#### Requirement
Look through the listing below and report every line that contains "success".

::: Record excerpts :::

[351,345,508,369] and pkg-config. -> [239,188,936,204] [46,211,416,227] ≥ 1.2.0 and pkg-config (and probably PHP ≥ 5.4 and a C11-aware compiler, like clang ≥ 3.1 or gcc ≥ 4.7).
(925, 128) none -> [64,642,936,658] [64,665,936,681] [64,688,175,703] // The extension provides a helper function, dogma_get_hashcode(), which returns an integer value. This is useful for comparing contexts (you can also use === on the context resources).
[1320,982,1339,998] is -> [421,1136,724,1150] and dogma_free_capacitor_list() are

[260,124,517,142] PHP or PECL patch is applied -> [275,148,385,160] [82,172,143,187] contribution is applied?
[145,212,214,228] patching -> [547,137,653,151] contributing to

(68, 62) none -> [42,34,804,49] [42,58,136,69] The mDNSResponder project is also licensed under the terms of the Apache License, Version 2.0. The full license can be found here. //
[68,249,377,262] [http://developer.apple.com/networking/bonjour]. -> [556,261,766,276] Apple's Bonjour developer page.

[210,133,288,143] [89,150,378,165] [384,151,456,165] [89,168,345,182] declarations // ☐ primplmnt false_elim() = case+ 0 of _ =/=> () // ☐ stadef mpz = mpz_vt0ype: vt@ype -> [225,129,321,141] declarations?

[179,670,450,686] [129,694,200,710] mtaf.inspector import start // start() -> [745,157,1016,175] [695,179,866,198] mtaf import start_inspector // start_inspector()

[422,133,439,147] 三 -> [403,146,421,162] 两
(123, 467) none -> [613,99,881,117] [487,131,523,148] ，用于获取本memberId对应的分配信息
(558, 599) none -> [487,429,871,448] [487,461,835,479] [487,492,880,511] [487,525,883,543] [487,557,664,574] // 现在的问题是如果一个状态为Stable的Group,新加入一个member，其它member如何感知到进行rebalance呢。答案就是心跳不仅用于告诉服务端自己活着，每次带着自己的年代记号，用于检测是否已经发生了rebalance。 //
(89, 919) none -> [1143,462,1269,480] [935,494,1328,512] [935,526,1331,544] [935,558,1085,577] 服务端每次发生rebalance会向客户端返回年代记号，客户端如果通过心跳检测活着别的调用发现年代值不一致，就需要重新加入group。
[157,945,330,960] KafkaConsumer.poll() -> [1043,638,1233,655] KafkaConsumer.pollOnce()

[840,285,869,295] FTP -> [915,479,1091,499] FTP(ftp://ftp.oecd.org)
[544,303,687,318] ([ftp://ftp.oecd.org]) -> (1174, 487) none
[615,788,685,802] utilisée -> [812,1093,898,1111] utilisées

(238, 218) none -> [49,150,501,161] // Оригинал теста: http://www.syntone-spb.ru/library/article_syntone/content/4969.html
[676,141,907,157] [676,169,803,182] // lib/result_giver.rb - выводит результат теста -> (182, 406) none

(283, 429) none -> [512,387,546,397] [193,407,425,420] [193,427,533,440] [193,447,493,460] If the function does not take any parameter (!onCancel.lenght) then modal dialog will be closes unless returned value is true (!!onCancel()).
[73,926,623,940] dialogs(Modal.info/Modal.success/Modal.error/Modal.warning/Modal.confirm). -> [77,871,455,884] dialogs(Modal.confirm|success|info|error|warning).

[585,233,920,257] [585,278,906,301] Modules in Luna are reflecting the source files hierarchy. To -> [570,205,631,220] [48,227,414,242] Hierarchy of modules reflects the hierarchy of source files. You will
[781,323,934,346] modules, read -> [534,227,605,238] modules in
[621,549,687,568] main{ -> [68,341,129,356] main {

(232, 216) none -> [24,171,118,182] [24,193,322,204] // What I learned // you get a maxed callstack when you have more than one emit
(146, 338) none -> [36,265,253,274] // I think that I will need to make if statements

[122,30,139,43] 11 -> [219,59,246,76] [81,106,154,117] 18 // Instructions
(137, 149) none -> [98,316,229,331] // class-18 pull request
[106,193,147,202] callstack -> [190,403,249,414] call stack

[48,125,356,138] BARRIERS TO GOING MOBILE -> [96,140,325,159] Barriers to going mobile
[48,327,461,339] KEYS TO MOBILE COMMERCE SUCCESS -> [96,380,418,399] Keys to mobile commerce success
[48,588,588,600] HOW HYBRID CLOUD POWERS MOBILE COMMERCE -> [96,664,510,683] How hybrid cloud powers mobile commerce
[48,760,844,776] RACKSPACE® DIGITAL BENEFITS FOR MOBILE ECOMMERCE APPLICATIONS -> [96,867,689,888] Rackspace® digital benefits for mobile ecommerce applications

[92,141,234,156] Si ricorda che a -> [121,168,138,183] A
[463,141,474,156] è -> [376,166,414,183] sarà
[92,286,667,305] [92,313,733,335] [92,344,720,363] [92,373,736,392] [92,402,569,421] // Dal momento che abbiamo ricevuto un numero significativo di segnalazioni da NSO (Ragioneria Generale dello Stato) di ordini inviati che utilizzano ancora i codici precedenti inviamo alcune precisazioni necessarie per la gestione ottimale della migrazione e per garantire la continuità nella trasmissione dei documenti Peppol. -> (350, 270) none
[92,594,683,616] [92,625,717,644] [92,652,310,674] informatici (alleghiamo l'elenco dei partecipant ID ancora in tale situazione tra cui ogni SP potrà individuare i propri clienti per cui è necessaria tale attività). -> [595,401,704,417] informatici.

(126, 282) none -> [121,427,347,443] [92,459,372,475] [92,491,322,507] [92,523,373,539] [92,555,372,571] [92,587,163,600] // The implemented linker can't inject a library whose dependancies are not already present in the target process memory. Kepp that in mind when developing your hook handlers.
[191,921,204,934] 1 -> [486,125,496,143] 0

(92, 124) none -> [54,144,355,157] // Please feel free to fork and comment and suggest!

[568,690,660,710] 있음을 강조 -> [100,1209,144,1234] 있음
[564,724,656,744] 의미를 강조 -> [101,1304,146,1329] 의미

:::

#### Solution to this task
[73,926,623,940] dialogs(Modal.info/Modal.success/Modal.error/Modal.warning/Modal.confirm). -> [77,871,455,884] dialogs(Modal.confirm|success|info|error|warning).
[48,327,461,339] KEYS TO MOBILE COMMERCE SUCCESS -> [96,380,418,399] Keys to mobile commerce success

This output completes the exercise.